One of my best friends during my university years was a very ambitious young girl whose parents were barely reading and writing and who was ambitious enough to get a superb scholarship at Georgetown University. Her hardwork was an inspiration for me, and many others that were during those times more interested to test life, love and relationships instead of dedicating the best light hours to intensive study and exam preparations. At a certain extent, we knew that sooner or later we will find our place - because we were coming from middle-class families with a clear intellectual status in the society - therefore we did not have too prove that much. Meanwhile, my friend was catching up reading the books that we had included in our weekly reading plan or learning the languages our relatives started to practice with us at a very early age. We not even need to work too hard to pay our college debts because even if our parents were not always so well-off, there will be always some successful relative that probably will help with a loan one day, when the knife was getting closer to the skin.

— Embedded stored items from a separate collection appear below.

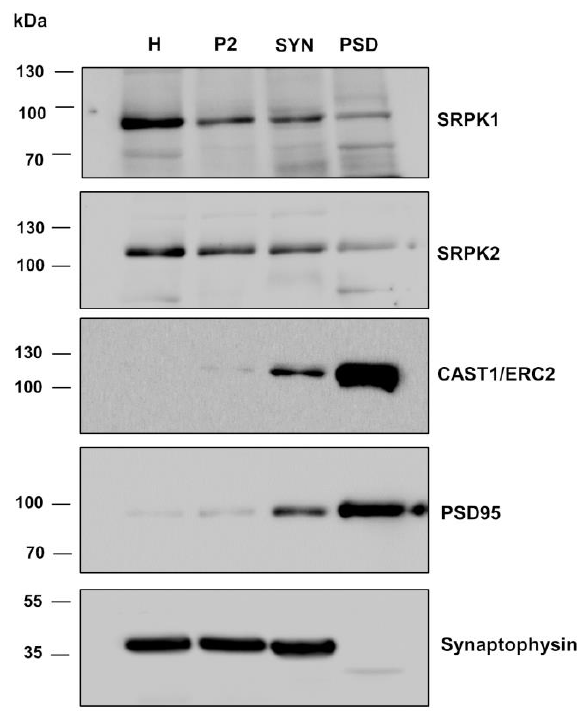
Figure 9. Endogenous SRPK1 and SRPK2 associate with synaptic brain fractions. Adult rat brains were homogenized and fractionated (see methods). Thirty micrograms of protein of each fraction were fractionated by SDS-PAGE. Western blots were probed with antibodies against SRPK1, SRPK2, SRPK3, CAST1 / ERC2, synaptophysin and PSD95. PVDF membranes were stripped and reprobed to analyze all proteins. Molecular-weight size markers standards are shown on the left. H, homogenate; P2, crude membranes; Syn, synaptosomes; PSD, postsynaptic density (images represent three independent experiments).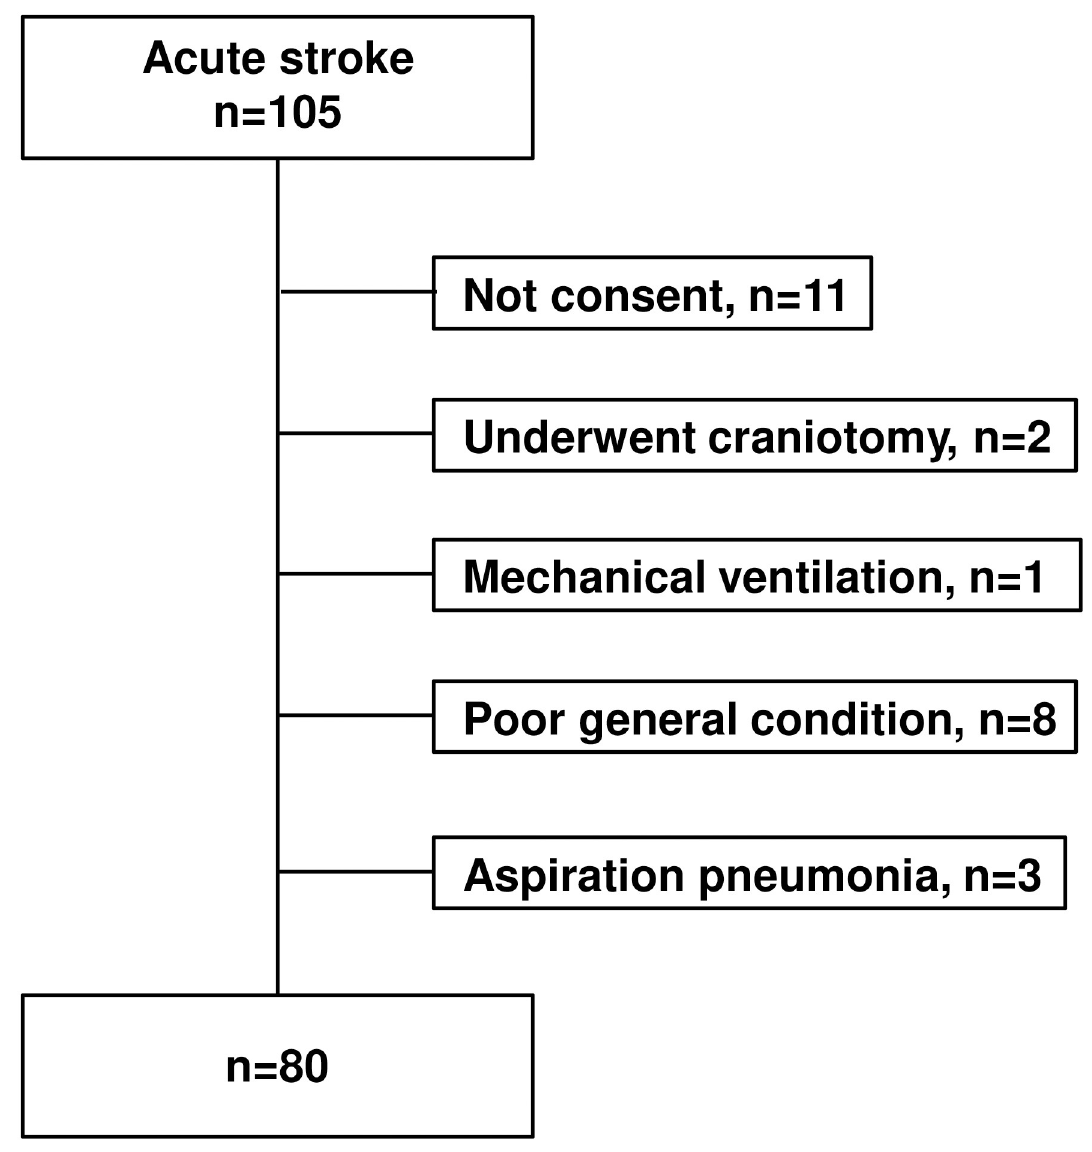
Fig 1. Flow chart of the inclusion and exclusion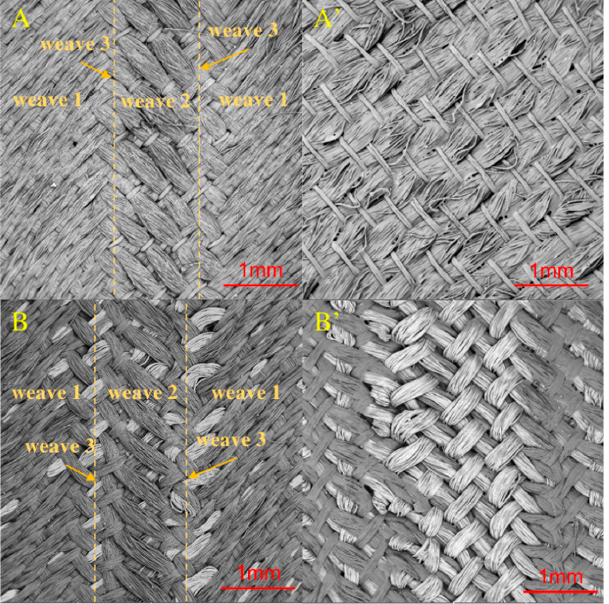
Figure 4. Morphology of the two Song Brocade fabrics from SEM (( A , A’ ): the front side and back side of sample S1; ( B , B’ ): the front side and back side of sample S2).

It was good for America that a friend like mine, with a poor immigrant background, worked so hard to get into one of the most elitist universities, preparing future American diplomats. For me, it was an example that although nightmarish sometimes, the American dream is still working. And I am still convinced that hard work and dedication pays off, although nowadays it is getting harden and harder to cope with the post-university trauma of huge debts and the lack of social and professional integration. Why do you need so much hard work and financial pressure when once you graduated, you can hardly find a good academic or professional position, as most of the best jobs are offered based on a personal CV that counts less your academic achievements instead of your good family connections. With the right high-class connections you can have any job you want, regardless your grades and the circle is shrinking more and more each day.
The recent scandal involving bribes and favoritism in top league American universities as Yale, UCLA, USC and Standford is only one of the many examples in this respect. Although it involves mostly big money paid for admissions of athletes who couldn't play in various sport academic teams, it touches violently also to the ways in which people with a certain visibility consider that their children deserve a better place into the society. The fact that a protagonist from a movie called 'Desperate Housewives' wants her offspring to be part of the American intellectual elites and pays heavily for this - possibly with some of her years as well - tells a lot about what are we talking about.
The fact that parents with an intellectual background want their children to be part of the same elites is not commendable in itself, but it does not request a more equal status than someone else. Let's compete and show your skills, but the departure point shall be the same. There is no genetical guarantee of brain further development or conservation from an intellectual generation to the other.
The fact that politicians and well-offs offer themselves huge donations to universities although their deep system of belief is completely against the chore system of the said universities and societies in the middle of which those operate - remember the Muammar Gaddafi's links to LSE? - is a proof that the elites' system in our brave new world is getting through a deep crisis. No 'desperate' money will help this situation, until the entire crisis is evaluated in all its details.
A clear and immediate answer - which has to do not only with America and its system, but has to do with the ways in which education operates and contributes to the overall reproduction of elites - would probably help avoiding a further wave of non-values and mediocrity in a system aimed to promote the difference between values and non-values.